地獄の沙汰も金次第
「それにしても、お前、不思議な服を着ているな…」
「え?コレ、変ですか?」
七海は制服姿だった。白いブラウスに紺のリボン。金の縁取りのある黒いブレザーとミニスカート。そして、膝丈の黒タイツをはいている。
「その上着……、お前軍人か?」
「ち、違いますよっ!」
「だよな、こんなちんちくりんが軍に入れるはずねぇ…」
そう言って七海の頭をぽんぽんと軽くたたく。
ホークは180cm近くあり堂々とした体躯であるが、七海は140cm程しかない。
「ちんちくりんって……!?
そんなことより、あの人を……ステラさんを助けてください!!」
七海はそう言って苦戦を強いられているステラのほうを指差す。
目の前のホークからはほとんど緊迫感が感じられない。
「嬢ちゃん、傭兵に物を頼むときは必要なもんがあるだろ?」
七海は一瞬、何を言われているのかよく分からなかったが、すぐにそれが何を意味するのか理解した。
「……お金取るんですか?」
「当たり前よ、こちとら切った張ったで命を掛けてるんだ。
何もなしというわけにはいかねーだろ?」
「さっきは助けてくれたじゃないですか……」
「それは、売込みってやつよ。客が死んじまったら金にならねーだろ?」
最低だ。
そういう目で七海は目の前の傭兵を蔑む目で見た。
同時に、どうしようもない自分に涙が出てくる。
ついに彼女は泣き出してしまった。
「あー……、いやー……、その、そうやって泣かれるとだなぁ……」
「ひどい、一人で女の子が戦ってるのを見殺しにするなんて!」
目にいっぱい涙を蓄え、非難の声を浴びせかける。
「わかった、わかった、助けるよ。だから、泣くな、な?」
「ほんと……本当……ですか……?」
泣きじゃくる七海をホークは何とかなだめようと必死になった。
「男に二言はねぇよ。」
そう言うと腰に下げたナイフに手を伸ばす。
ナイフは柄の部分に丸く穴が開いていて、指を引っ掛けて使うタイプだ。
「ねーちゃん、加勢しようか?」
「必要ない!こんな雑魚どもは私一人で十分だっ!」
大声でステラに呼びかけると、むなしく拒否されるばかりだった。
だが、明らかにステラの形勢は不利に見える。
ガンっ!
「くっ…」
刺客の一人が大きく振り上げた剣を正面で受けると、ステラは足をとられ膝を突く。
刺客はそのままステラを両断しようと剣をじりじりと押し下げてくる。
ヒュッ……ガッ!
風切り音と同時に肉を貫く鈍い音が聞こえる。
刺客は真横から喉をナイフで貫かれ、溢れる血に溺れていた。
「人の好意はおとなしく受けとくもんだぜ?」
いつの間に距離をつめたのか、ステラの目の前にホークがいた。
すでに横から切りかかってきた刺客を袈裟懸けに薙ぎ払っている。
ホークの持つ剣はステラのそれと比べるとずいぶん長かった。1メートルほどもある刀身に細身の刃。剣先は幅広く矢じりのような形状となった両手持ちの剣だ。
「うぉぉぉぉおおおっ!」
飛び掛ってきた刺客に対し、剣をフルスイングする。刺客は胴を両断され、二つの肉塊が地面に転がった。

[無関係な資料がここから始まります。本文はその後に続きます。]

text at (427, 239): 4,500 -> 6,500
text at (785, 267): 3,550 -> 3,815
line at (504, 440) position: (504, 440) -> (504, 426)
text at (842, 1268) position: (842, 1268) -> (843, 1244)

ホークの広がった剣先に重心があり、遠心力で絶大な威力を発揮した。その重い剣を軽々と使いこなす彼は一流の剣士であることは疑いようもない。
ホークは瞬く間に3人、4人と刺客を始末すると、事も無げにステラに手を伸ばした。
「御代はアンタからいただくことにするぜ」
「……調子に乗るなっ!」
気安いホークの問いかけにステラはそのわき腹めがけて剣を繰り出した。